Dominating the Conversation


I had a nice planned post for today – until I saw this post from Resist Racism. It quite deftly meanders from the merely annoying (and often invisible) aspects of white privilege to where acknowledging that privilege openly can expose more bitter – and openly racist – undercurrents.

The post is worth reading for that alone. But there’s a problem that I have that they touch on:

But I do know that when white people dominate and control the discussions of race, racism and privilege, we aren’t going to get very far.

I work at being an ally. (I’m a straight white male).

I’ve had more than a few friends (of color, women, or in some way not fitting the heteronormative stereotype) tell me that they don’t want to speak up or speak out, usually followed by the sentence “I just want to live my life.”

I’ve also noticed – and had this confirmed by others – that I get listened to more by folks in power when talking about racism, sexism, or heterosexism than a representative from those groups.

So in situations where someone is being marginalized (even though I’m saying the same thing), or where they do not want to speak out, how can I best be an ally without dominating the situation?

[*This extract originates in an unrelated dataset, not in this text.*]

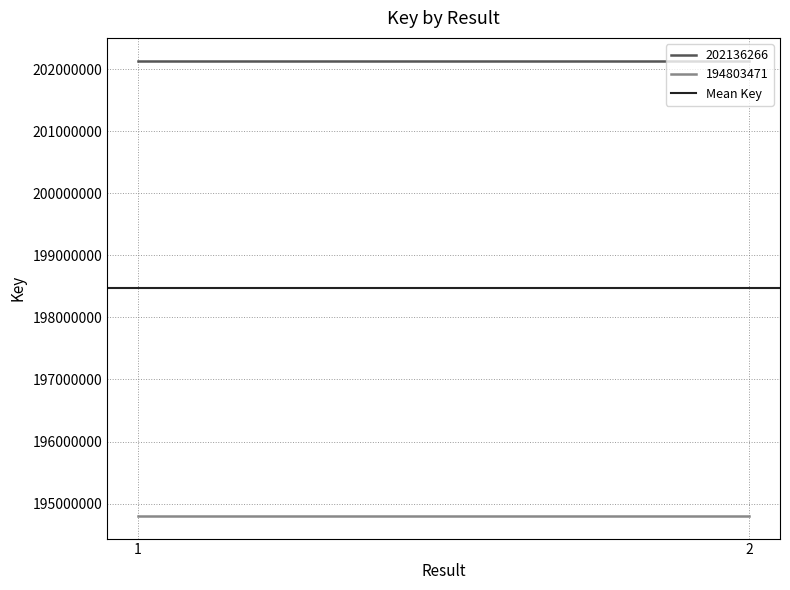

What is the value of the 202136266 point at the 2nd from the left?

202136266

Any ideas?

One thought on “Dominating the Conversation

  1. It does sound like the main concern has to do with conversations where there is a person of color involved – to make sure that what you have to say or think you have to say doesn't get made more important than what they say.

    One way as an ally to help is to help negotiate for time for others to speak, with phrases like "I'd like to hear what ___ has to say" – if ___ is a person who has been trying to say something and has been talked over by white people in the discussion.

    I have also been given the message that sometimes POC would like other white folk to step into a conversation where a white person has pulled it down into Racism 101- to offer to explain the basics yourself rather than continuing a situation where the POC has to do all the explaining in order to be understood. Saying something to the POC in this situation to make sure they'd appreciate assistance, and they you'll cater to their preferences, such as "may I try?" would be the polite thing to do – the point being that you can either complete the 101 discussion faster than the POC, because your fellow white person will listen to you better (sadly)–and then return the conversation to the higher level point the POC was trying to make, or you can take the 101 discussion offline into a personal discussion if it was derailing a discussion the POC was having with others. Either way the point (and hopefully the result) is to enable the POC to better discuss things without getting bogged down in explaining racism 101 and without being accused of taking something too personally that is in fact a systematic truth.

    Pumping up the volume – repeating what a POC has said, and supporting it — is also good, as long as you give proper attribution and let them complete what they have to say.